EXERCISE DATA:

Start of Block

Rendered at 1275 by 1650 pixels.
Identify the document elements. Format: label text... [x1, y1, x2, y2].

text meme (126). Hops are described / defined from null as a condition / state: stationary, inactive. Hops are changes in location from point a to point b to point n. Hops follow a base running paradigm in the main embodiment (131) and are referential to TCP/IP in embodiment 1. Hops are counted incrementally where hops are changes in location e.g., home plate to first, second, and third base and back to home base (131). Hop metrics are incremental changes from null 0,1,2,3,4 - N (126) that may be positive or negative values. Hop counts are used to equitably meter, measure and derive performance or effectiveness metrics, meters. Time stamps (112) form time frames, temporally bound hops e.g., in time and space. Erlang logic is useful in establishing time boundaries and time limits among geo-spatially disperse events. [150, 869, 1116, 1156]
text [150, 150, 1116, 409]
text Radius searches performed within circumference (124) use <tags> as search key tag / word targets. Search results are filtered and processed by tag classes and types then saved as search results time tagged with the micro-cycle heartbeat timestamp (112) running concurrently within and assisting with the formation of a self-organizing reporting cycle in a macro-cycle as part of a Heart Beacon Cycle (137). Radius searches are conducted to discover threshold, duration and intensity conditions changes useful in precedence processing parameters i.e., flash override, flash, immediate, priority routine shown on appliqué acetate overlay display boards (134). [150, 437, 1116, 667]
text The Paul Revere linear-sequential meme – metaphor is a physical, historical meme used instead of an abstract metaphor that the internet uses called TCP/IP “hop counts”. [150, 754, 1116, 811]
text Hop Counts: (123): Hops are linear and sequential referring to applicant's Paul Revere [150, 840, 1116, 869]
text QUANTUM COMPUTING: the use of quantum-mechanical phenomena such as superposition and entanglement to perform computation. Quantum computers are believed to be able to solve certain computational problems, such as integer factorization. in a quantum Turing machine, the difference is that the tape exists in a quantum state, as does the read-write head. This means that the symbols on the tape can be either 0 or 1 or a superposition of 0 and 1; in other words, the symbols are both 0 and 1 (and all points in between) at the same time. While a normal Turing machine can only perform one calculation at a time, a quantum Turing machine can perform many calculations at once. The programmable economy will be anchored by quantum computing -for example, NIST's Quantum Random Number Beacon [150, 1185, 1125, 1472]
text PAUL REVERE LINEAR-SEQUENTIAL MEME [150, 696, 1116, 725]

End of Block
Start of Block

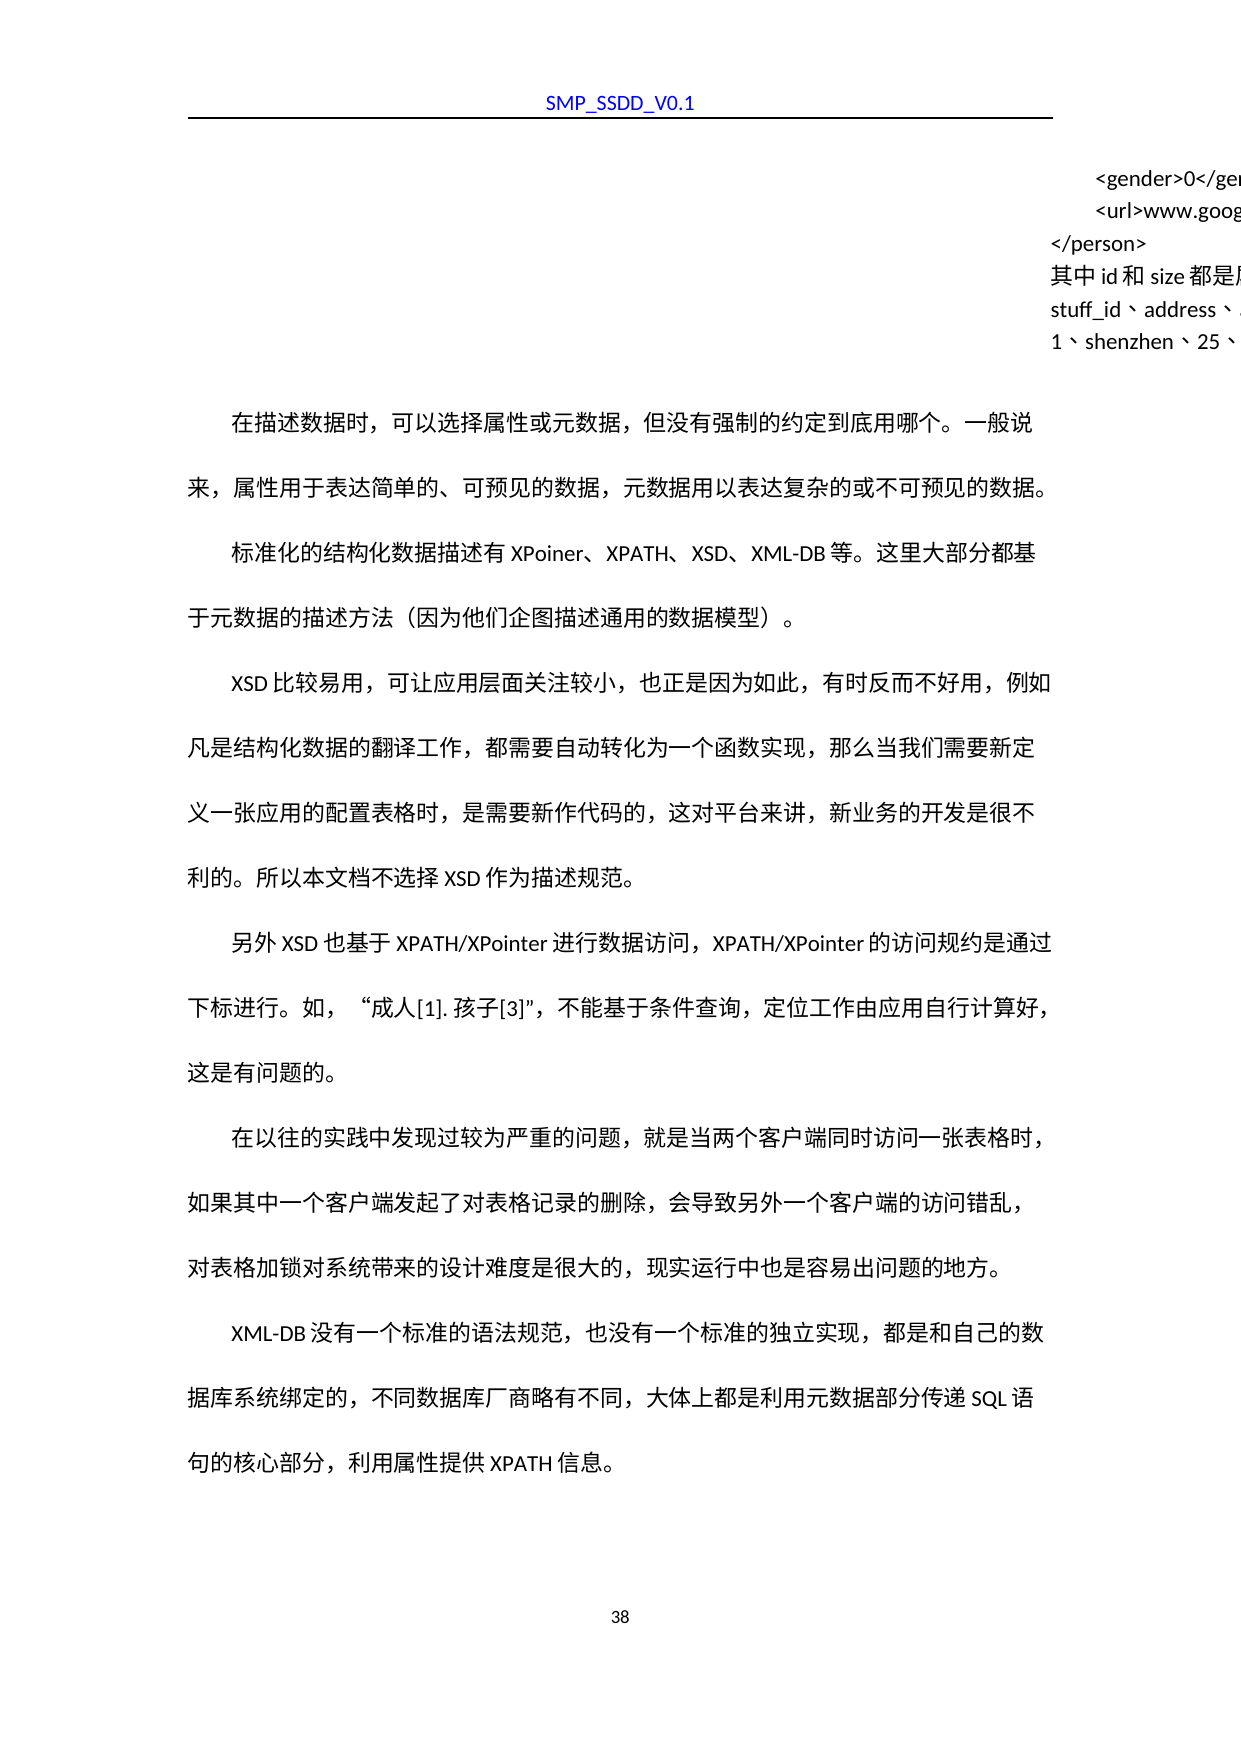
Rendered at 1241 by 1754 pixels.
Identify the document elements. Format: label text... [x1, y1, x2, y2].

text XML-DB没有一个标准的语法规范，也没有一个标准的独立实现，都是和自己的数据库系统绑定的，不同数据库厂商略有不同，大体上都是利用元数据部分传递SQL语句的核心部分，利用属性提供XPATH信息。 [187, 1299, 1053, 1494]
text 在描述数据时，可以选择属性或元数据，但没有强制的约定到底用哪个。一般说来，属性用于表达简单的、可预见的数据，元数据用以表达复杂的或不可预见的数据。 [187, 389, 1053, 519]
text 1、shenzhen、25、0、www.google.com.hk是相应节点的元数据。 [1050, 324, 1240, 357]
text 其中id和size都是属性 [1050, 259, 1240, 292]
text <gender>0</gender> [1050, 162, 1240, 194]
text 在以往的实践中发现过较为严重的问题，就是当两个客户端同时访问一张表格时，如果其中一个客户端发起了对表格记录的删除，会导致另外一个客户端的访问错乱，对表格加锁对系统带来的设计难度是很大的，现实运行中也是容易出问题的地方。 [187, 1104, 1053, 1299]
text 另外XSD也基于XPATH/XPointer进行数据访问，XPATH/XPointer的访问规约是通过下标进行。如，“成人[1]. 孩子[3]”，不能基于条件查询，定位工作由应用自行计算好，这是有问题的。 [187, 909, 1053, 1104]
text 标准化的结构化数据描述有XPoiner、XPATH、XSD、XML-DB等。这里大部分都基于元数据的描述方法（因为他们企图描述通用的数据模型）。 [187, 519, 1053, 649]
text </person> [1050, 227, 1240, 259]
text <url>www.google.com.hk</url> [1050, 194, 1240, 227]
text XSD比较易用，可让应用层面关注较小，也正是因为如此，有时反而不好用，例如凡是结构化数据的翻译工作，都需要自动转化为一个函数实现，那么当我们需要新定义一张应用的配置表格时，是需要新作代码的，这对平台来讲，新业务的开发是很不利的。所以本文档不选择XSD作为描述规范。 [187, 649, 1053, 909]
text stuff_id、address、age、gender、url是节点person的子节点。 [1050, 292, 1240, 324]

End of Block
Start of Block

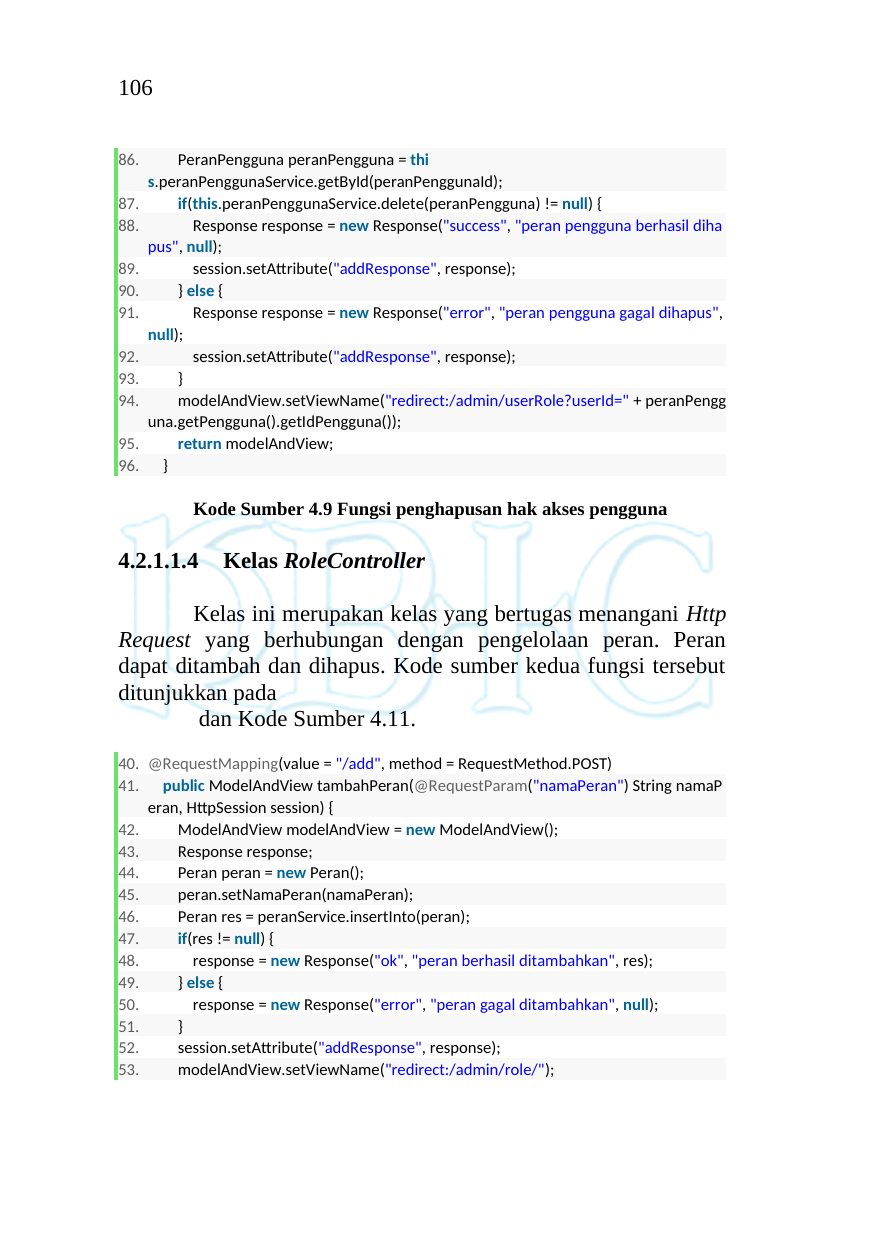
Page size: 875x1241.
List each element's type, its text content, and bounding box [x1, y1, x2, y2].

End of Block

Count the lines in the records above that contain "Rendered", please, and give the number without any other words.

OUTPUT FOR THIS TASK: 2